Additionally, hydrogen is being touted as an alternative to EVs because EVs use large, heavy, expensive batteries that require rare earth metals such as cobalt, nickel, and lithium.
As much as hydrogen requires platinum in the production process, it is needed only in production centres and in minimum quantities. Research on finding an alternative to platinum is also at an advanced stage. The rare metals used in EVs are required for every EV battery.
There are many advantages hydrogen vehicles have over electric vehicles: Hydrogen can be pumped using the existing network of petrol stations. Hydrogen vehicles can achieve longer distances because they densely pack their energy storage. Filling up a hydrogen vehicle takes a few minutes compared to EVs, which can take many hours.
Major automakers, including BMW and Audi, believe that a change in the political climate could favour hydrogen vehicles over EVs. They are presently developing hydrogen fuel cell passenger vehicle prototypes in addition to their battery cars, as part of preparations to phase out fossil fuels.
Before this, Japanese carmakers Toyota, Nissan, Honda, and South Korea's Hyundai were the only manufacturers developing and pushing for hydrogen fuel cell cars for years.

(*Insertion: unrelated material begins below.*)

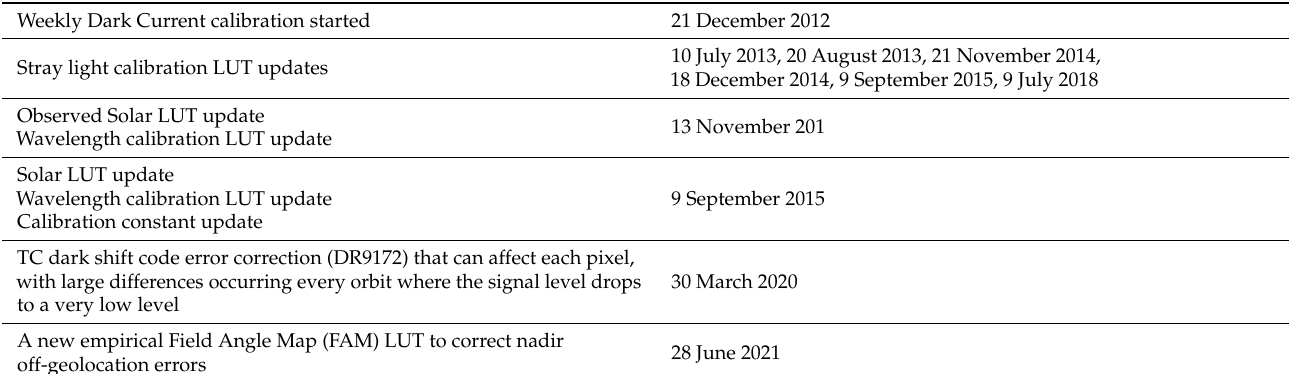
Table A2. Timeline for the S-NPP/OMPS/NM calibration LUTs updates.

China is expanding its hydrogen fuelling infrastructure, and the EU wants to build more hydrogen fuelling stations for commercial vehicles. The future of hydrogen vehicles is expected to be expansive based on the latest developments.
On another trajectory is Mazda which explored the concept of a rotary engine that burns hydrogen in place of petrol – the Renesis hydrogen rotary engine system. The hydrogen rotary engine is based on Mazda's rotary engine technology but adapted to use hydrogen as its fuel, which does not emit CO2 and offers outstanding environmental performance.

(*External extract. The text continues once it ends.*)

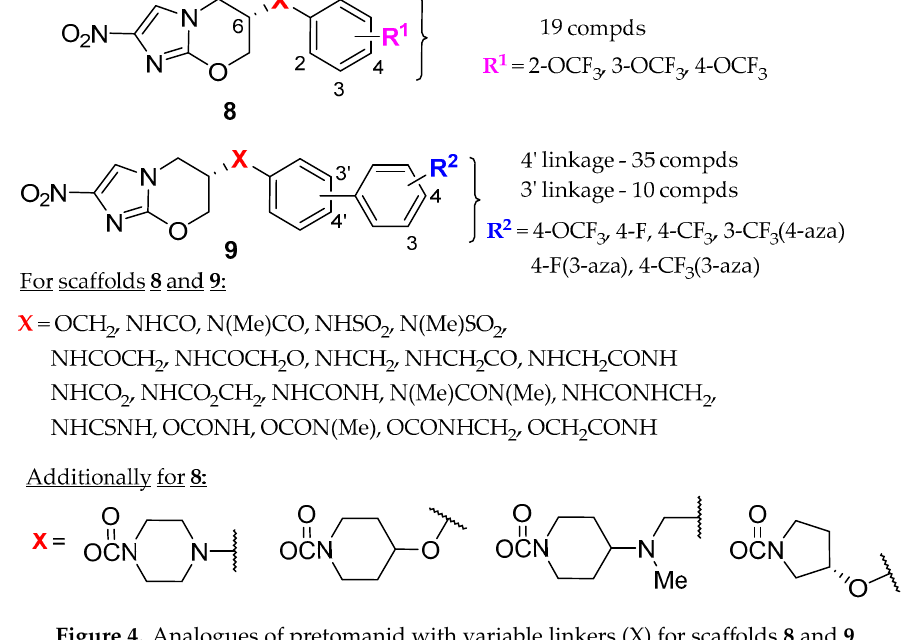
Figure 4. Analogues of pretomanid with variable linkers (X) for scaffolds 8 and 9 .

The rotary engine required minimal design changes to operate on hydrogen enabling Mazda to build hydrogen-fuelled rotary engine vehicles at a low cost.
Additionally, a dual-fuel system allows the vehicle to run on either gasoline or hydrogen. Running out of hydrogen is no longer a concern; allowing the car to travel long distances to areas without hydrogen stations.
The Renesis hydrogen rotary engine system draws in air from a side port and directly injects hydrogen using an electronically controlled hydrogen gas injector installed on the top of the rotor housing.
The Mazda RX-8 Hydrogen RE is the world's first practical implementation of a hydrogen rotary engine vehicle.
In 2021, Toyota showcased its new hydrogen-powered combustion engine technology in the GR Yaris. In addition, Toyota's experimental hydrogen-powered Corolla Sport performed exceptionally well at motorsport events in Japan with near-zero tailpipe emissions.
Although hydrogen combustion engine technology is still in the early stages of development and experimentation, it achieves high performance.
The hydrogen-powered GR Yaris and the Corolla Sport feature G16E-GTS, 1.6-litre, in-line three-cylinder, turbocharged engine, but with an altered fuel supply and injection system for use with hydrogen as fuel.
The ability to re-use existing ICE technology in hydrogen vehicles is a major positive factor for manufacturers, meaning that while consumer adoption has not yet happened at scale, manufacturers will continue to invest.
The EU has several hydrogen regulatory initiatives in the making. These initiatives will be vital to the development of a vibrant hydrogen market and will be based on an emissions trading scheme.
Additionally, in support of the 40GW electrolyser goal in the EU’s Hydrogen Strategy, a revised target of 50 per cent renewable share in hydrogen consumption in the industry has been proposed. The adoption of the proposed revision is anticipated to conclude in 2022.
European Secondary Gas Market Legislation is being revised with greater focus on hydrogen.